For the records below, copy exactly the span that begins at the line containing "Аксессуары для микроволновых" and stops after the line containing "Муниципалитет: экономика и", minus any pictures.

--

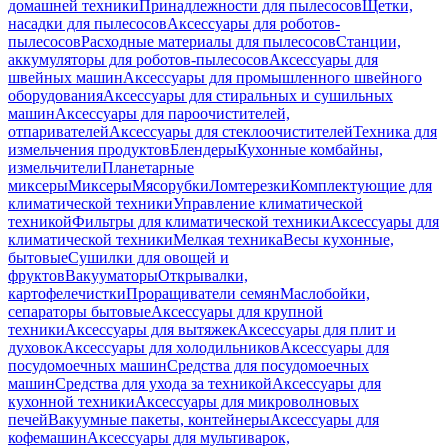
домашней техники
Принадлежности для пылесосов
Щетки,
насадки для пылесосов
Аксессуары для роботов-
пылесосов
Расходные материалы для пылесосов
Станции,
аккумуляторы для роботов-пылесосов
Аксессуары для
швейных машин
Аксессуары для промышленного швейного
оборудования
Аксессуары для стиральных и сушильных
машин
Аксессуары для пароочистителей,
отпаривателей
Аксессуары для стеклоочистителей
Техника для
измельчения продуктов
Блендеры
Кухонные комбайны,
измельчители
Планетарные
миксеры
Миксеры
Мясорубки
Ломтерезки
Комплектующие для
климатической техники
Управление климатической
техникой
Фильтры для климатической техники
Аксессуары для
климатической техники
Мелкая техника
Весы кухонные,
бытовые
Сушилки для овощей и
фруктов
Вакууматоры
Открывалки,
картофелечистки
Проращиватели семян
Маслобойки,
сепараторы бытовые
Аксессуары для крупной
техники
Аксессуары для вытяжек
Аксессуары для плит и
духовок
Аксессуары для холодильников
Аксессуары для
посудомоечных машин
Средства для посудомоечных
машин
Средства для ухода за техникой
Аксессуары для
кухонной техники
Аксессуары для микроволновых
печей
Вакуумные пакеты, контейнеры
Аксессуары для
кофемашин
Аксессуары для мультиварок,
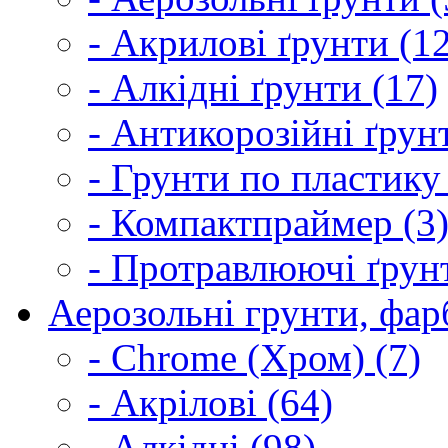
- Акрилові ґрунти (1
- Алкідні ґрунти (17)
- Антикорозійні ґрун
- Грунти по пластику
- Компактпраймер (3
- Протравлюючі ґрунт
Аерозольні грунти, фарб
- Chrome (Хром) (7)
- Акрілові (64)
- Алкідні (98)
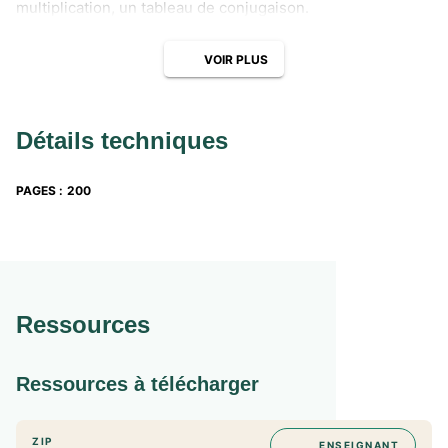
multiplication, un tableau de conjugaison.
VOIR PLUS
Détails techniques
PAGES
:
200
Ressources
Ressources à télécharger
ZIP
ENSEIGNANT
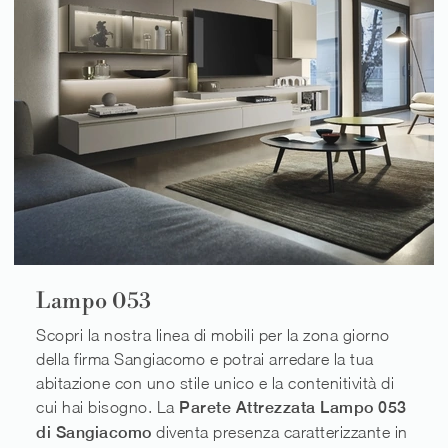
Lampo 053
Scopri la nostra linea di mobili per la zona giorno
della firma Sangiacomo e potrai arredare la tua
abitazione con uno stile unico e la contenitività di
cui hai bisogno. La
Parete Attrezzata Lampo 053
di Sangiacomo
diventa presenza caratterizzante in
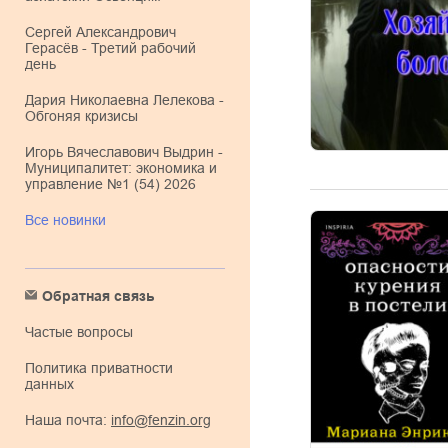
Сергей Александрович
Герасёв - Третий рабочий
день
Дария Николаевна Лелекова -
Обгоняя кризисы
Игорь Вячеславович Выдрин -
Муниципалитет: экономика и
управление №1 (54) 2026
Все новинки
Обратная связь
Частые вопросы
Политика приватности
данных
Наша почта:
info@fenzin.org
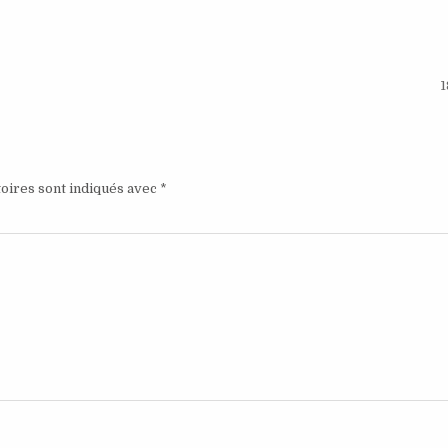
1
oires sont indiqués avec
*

--

* [Response to the exercise]:
Аксессуары для микроволновых
печей
Вакуумные пакеты, контейнеры
Аксессуары для
кофемашин
Аксессуары для мультиварок,
- Акрилові ґрунти (1
- Алкідні ґрунти (17)
- Антикорозійні ґрун
- Грунти по пластику
- Компактпраймер (3
- Протравлюючі ґрунт
Аерозольні грунти, фарб
- Chrome (Хром) (7)
- Акрілові (64)
- Алкідні (98)
multiplication, un tableau de conjugaison.
VOIR PLUS
Détails techniques
PAGES
:
200
Ressources
Ressources à télécharger
ZIP
ENSEIGNANT
Lampo 053
Scopri la nostra linea di mobili per la zona giorno
della firma Sangiacomo e potrai arredare la tua
abitazione con uno stile unico e la contenitività di
cui hai bisogno. La
Parete Attrezzata Lampo 053
di Sangiacomo
diventa presenza caratterizzante in
Сергей Александрович
Герасёв - Третий рабочий
день
Дария Николаевна Лелекова -
Обгоняя кризисы
Игорь Вячеславович Выдрин -
Муниципалитет: экономика и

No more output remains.